- Aim of the task
Copy out the lines starting at the one that contains "Return results in" and ending at the final line, changing "results" to "output" and leaving everything else the same.

— begin Entries supplied —

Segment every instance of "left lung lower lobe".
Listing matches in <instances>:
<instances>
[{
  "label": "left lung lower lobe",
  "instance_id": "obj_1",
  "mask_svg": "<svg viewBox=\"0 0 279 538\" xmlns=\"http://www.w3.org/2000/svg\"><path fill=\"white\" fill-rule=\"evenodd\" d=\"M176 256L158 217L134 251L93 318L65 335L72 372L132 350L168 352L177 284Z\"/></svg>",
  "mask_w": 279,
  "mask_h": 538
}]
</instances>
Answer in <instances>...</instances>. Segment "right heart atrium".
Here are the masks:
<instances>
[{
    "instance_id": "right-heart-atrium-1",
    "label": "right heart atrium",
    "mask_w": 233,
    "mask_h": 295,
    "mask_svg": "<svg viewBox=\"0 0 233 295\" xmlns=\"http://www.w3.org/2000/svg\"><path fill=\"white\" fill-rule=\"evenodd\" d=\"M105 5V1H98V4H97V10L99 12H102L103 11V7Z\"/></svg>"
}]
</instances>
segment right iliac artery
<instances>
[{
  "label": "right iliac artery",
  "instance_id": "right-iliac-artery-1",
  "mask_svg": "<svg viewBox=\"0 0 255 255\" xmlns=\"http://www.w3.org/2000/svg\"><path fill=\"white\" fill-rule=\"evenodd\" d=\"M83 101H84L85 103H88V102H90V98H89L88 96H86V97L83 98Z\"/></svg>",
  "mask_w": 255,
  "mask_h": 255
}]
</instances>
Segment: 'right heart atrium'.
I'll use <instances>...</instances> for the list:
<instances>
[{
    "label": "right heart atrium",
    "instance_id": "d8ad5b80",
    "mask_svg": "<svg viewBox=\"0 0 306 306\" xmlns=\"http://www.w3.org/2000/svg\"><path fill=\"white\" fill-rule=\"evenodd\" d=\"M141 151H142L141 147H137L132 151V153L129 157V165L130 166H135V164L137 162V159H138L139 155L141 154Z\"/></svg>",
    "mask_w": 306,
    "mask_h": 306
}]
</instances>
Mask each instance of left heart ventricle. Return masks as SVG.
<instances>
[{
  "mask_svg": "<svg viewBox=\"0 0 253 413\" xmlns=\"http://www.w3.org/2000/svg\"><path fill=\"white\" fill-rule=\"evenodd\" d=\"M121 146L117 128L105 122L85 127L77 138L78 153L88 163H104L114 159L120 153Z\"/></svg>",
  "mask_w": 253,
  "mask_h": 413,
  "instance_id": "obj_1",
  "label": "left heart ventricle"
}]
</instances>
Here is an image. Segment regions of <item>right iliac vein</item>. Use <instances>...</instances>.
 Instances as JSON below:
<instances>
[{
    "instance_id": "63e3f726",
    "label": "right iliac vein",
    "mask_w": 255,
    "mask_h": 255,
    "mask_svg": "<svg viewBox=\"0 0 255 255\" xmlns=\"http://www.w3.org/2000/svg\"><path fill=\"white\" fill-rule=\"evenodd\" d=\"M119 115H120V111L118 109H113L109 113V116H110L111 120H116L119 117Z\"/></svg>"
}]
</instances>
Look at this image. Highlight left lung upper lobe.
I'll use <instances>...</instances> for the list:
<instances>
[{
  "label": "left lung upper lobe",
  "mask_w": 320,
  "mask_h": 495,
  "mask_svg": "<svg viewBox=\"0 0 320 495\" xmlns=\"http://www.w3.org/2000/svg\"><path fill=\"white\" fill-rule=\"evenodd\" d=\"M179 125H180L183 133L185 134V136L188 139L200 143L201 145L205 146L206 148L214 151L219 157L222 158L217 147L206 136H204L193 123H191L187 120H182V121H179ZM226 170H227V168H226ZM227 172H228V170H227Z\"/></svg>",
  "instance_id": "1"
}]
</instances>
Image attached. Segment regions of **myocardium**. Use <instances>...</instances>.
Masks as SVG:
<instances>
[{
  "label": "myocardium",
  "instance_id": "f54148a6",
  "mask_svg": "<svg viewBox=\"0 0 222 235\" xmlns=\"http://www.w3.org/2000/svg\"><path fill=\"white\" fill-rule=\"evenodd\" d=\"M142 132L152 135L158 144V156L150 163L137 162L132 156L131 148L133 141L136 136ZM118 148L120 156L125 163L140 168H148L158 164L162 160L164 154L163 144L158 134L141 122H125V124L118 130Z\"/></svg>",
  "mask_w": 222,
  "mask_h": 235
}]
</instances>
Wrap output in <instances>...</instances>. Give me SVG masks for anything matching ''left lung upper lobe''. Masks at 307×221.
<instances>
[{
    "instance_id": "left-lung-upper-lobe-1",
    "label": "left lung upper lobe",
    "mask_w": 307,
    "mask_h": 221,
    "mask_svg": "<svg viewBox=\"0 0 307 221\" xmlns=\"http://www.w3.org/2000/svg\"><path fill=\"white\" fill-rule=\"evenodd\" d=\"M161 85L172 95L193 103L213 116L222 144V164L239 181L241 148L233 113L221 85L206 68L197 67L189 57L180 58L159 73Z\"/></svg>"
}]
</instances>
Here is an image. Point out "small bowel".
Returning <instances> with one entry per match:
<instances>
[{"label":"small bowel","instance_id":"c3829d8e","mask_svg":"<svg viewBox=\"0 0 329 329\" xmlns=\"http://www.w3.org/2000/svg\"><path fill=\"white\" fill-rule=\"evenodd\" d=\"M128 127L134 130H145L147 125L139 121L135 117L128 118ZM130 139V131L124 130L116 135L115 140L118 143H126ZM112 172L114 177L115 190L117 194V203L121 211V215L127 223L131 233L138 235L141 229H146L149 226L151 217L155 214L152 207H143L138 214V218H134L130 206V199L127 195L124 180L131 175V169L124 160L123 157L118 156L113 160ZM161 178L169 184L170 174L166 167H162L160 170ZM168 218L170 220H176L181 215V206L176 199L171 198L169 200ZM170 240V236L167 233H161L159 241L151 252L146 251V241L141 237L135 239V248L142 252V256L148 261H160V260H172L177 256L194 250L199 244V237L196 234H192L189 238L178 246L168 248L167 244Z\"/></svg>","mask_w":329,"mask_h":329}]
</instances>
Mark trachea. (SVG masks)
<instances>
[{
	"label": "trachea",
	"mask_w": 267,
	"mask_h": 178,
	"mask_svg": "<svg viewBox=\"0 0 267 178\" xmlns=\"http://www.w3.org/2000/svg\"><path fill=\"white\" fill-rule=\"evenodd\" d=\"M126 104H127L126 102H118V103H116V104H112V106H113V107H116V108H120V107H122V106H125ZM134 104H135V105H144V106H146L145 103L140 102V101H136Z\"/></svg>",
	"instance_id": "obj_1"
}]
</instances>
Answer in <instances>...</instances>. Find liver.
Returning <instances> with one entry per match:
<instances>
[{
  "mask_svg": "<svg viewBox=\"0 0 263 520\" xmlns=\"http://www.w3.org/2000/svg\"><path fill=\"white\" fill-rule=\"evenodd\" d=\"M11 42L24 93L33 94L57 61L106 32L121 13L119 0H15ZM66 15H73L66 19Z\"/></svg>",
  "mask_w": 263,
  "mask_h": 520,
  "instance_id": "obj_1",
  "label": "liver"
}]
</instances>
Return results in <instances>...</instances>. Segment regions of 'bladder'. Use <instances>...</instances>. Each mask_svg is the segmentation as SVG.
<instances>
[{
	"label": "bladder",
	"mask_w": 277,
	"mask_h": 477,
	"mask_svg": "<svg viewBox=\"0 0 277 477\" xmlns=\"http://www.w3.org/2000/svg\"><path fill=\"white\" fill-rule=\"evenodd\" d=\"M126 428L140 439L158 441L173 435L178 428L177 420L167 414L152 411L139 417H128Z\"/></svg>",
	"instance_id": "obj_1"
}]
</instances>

— end Entries supplied —

- The completed task
Return output in <instances>...</instances>. Segment regions of 'bladder'. Use <instances>...</instances>. Each mask_svg is the segmentation as SVG.
<instances>
[{
	"label": "bladder",
	"mask_w": 277,
	"mask_h": 477,
	"mask_svg": "<svg viewBox=\"0 0 277 477\" xmlns=\"http://www.w3.org/2000/svg\"><path fill=\"white\" fill-rule=\"evenodd\" d=\"M126 428L140 439L158 441L173 435L178 428L177 420L167 414L152 411L139 417H128Z\"/></svg>",
	"instance_id": "obj_1"
}]
</instances>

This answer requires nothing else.